◆ TASK DETAILS:
Every line below between the line holding "right shoulder: (259, 198)" and the line holding "right back paw: (197, 180)", inclusive, should be repeated exactly, and all other lines omitted.

◆ Skeletal landmark data:
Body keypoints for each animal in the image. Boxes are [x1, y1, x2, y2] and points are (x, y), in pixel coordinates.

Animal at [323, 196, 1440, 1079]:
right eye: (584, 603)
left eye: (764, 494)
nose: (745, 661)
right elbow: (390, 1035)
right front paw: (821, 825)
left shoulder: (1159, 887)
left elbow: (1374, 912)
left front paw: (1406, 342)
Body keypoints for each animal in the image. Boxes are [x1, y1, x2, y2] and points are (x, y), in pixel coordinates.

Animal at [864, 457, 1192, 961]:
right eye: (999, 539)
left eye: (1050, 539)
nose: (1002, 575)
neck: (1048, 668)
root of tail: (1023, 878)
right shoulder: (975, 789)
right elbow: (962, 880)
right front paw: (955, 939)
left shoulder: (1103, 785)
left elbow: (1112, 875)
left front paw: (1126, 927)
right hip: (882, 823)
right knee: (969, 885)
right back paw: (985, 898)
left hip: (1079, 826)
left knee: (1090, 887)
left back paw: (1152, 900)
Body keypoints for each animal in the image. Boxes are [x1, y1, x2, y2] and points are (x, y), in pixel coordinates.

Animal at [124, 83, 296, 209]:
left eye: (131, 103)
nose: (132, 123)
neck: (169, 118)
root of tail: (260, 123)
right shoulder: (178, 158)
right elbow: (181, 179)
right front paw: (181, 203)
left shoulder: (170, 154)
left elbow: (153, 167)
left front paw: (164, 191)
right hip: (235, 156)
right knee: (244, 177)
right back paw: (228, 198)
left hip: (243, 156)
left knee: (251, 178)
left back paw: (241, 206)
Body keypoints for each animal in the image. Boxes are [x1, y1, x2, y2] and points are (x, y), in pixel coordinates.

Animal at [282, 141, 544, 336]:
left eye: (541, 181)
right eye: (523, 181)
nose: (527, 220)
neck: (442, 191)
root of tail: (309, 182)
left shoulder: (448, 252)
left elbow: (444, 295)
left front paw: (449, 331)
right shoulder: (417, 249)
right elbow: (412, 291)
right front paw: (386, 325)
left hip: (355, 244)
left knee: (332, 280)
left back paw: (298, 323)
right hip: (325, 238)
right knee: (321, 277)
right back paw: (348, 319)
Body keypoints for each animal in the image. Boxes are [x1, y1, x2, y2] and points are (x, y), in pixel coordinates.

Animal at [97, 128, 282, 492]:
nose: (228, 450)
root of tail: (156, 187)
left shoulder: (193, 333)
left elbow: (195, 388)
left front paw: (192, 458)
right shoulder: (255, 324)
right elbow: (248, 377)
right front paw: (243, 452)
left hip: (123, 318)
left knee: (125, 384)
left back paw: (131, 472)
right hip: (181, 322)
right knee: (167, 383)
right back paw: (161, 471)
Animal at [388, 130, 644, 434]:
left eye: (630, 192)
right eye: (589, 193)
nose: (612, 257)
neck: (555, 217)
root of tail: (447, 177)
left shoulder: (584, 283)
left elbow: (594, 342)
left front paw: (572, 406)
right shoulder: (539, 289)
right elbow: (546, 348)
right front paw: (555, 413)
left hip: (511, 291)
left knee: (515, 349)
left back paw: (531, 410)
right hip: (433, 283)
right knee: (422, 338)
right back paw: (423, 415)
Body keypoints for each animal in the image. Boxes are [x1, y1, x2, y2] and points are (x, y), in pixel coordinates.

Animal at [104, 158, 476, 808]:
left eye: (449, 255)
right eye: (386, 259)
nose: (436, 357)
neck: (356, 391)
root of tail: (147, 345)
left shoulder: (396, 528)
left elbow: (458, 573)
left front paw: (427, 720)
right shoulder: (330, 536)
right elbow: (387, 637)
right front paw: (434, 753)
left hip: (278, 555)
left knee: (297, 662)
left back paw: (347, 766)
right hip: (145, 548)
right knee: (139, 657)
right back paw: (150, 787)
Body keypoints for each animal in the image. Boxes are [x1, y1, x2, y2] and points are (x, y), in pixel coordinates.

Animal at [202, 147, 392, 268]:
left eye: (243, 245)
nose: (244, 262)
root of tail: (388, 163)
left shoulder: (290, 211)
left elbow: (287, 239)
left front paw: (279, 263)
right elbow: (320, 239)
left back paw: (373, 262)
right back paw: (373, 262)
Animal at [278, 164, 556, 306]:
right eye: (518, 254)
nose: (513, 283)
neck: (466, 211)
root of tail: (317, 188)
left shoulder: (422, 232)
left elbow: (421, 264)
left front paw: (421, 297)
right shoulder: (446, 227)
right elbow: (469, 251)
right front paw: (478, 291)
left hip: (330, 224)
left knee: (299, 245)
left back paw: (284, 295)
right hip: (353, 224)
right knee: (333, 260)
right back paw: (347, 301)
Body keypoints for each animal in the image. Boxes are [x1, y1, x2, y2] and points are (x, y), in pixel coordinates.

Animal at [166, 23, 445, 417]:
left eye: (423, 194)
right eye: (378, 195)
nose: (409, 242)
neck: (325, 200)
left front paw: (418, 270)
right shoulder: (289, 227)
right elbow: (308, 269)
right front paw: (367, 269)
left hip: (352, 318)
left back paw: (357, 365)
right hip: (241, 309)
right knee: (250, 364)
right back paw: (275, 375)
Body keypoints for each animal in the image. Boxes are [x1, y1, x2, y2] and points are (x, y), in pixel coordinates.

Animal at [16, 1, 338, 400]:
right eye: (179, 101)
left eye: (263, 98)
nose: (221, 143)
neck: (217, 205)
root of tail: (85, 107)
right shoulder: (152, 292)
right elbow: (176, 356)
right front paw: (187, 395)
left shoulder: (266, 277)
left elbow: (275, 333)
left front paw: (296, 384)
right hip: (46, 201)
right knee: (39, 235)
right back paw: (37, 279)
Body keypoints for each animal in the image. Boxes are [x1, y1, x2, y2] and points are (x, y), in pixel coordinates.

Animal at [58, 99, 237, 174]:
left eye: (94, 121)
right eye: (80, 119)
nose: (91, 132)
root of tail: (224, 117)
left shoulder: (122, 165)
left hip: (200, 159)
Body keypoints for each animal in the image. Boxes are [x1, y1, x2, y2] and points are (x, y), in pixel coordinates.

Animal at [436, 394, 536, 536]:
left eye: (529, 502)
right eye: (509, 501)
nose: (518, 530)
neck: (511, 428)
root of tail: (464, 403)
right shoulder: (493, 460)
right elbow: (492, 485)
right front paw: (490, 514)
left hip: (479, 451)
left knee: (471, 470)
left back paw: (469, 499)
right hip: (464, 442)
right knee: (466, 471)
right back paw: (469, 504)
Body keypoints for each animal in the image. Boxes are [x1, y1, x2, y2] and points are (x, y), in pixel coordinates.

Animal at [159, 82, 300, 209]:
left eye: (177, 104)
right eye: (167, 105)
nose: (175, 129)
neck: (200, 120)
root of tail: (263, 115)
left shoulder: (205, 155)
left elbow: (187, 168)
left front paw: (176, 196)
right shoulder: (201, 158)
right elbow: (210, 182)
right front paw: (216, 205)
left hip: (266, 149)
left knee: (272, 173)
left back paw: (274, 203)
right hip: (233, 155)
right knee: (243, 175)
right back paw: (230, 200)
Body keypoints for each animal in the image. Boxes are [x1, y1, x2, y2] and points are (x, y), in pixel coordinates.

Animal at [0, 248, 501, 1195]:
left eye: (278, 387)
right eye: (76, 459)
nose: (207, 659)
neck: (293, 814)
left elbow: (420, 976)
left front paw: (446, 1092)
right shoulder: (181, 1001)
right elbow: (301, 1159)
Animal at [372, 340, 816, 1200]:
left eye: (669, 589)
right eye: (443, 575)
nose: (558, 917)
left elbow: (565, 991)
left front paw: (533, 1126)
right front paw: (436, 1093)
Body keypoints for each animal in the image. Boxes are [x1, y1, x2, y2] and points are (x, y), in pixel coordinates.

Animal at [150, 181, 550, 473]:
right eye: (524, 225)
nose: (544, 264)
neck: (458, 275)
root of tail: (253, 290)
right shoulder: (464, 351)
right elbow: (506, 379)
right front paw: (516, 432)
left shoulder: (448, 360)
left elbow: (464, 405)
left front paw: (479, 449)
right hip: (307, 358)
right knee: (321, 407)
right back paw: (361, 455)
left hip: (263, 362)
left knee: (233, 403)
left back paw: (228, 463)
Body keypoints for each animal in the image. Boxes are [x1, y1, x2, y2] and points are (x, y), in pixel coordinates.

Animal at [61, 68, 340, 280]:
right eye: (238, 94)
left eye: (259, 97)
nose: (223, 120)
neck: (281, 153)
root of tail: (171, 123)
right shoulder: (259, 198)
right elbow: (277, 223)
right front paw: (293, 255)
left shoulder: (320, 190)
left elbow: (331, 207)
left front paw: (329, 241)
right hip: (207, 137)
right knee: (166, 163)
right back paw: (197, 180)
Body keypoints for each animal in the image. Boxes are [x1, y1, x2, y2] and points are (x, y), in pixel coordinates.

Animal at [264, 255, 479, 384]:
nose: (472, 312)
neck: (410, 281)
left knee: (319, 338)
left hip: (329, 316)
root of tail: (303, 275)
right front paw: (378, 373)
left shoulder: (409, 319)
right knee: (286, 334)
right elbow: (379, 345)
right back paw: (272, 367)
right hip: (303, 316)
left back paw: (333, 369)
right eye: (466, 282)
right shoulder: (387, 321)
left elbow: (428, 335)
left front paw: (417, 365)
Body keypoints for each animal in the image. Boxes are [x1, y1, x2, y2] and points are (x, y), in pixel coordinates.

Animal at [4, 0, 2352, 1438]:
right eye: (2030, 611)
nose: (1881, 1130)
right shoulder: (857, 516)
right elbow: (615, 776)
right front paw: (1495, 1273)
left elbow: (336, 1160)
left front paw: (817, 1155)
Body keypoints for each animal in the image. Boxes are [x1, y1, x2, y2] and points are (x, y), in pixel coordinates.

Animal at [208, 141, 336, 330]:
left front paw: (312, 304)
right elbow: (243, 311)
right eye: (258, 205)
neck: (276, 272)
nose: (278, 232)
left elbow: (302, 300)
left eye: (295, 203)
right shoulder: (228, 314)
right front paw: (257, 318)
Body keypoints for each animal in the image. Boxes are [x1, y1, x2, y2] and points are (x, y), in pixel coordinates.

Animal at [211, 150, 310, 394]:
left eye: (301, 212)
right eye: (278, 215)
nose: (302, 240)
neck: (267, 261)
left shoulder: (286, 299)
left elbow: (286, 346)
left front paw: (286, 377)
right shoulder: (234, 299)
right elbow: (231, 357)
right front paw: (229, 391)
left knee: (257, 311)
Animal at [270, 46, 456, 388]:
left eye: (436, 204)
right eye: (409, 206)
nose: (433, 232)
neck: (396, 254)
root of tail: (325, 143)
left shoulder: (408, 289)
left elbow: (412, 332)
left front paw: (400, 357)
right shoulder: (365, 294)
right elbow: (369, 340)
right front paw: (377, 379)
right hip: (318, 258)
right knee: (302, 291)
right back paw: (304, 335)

◆ RESPONSE BELOW:
right shoulder: (259, 198)
right elbow: (277, 223)
right front paw: (293, 255)
left shoulder: (320, 190)
left elbow: (331, 207)
left front paw: (329, 241)
right hip: (207, 137)
right knee: (166, 163)
right back paw: (197, 180)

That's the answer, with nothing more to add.